In this study, soybean and buckwheat were cultivated for 52 and 31 days in the root boxes, respectively. Kono et al. [27] reported that the root systems of most of the summer cereals and the summer legume fill the root boxes for 30 and 40 days, respectively. Yamauchi et al. [10] cultivated the winter cereals: barley, wheat, rye, and oat for around 130 days from November to March. Thus, this method allows these plant species to grow for a relatively long time. However, it is recommended to determine the growth period in advance by observing the root system development in the box for each crop species.

Conclusions

The whole root specimen sampled with the revised pinboard method has been used to analyze the interaction between the root system and several soil factors such as soil moisture, soil compaction, microorganism, and allelopathic substances. Also, some of the findings have been consistently expressed under field conditions. This study developed root system sampling equipment and showed that (1) it reduced sampling time almost in half compared to the revised pinboard method and allowed the production of the whole root specimen with minimum injury and displacement of the RSA of soybean and buckwheat, (2) root surface area of soybean plants were calculated accurately from the root specimen, (3) staining of whole root specimen enabled to analyze root-soil interaction in detail: the root response of two soybean cultivars to AM inoculation and the effect of waterlogging stress on the physiological activity of a root system of buckwheat. Using the methods, the evaluation of root traits will contribute to developing agronomic management and introducing root phenotypic traits into the breeding program.

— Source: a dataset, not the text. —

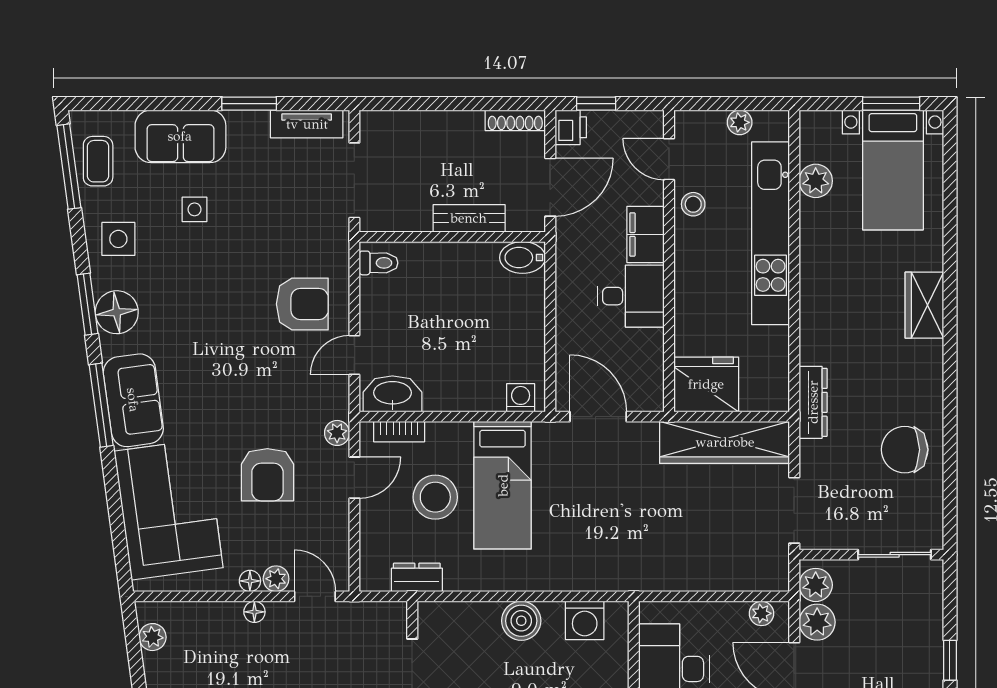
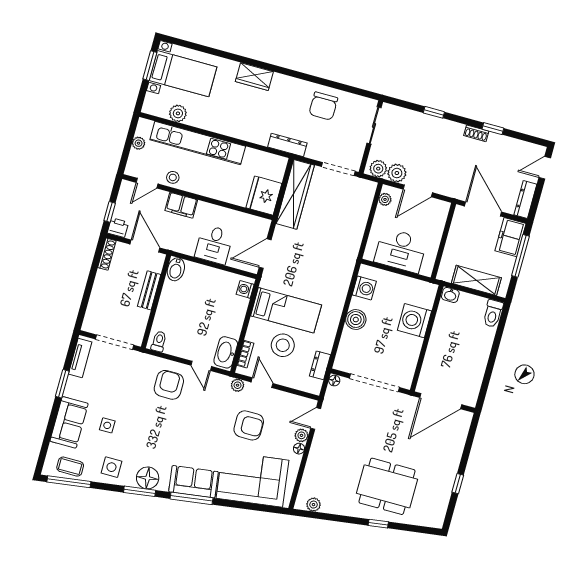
desk: (631, 296) -> (214, 245), moved, turned 180
floor lamp: (254, 612) -> (334, 381), moved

Our method requires no large-scale equipment relative to other two dimensional root phenotyping platforms (Figs. 1, 2). Moreover, the planar optodes have already enabled to map physical properties, such as O2, CO2, and pH, of soil in root boxes [72, 73]. The accumulation of the multidimensional visual information of whole root specimens and the detailed spatial mapping data of soil environment will further accelerate our understanding of the interaction between RSA and soil environment.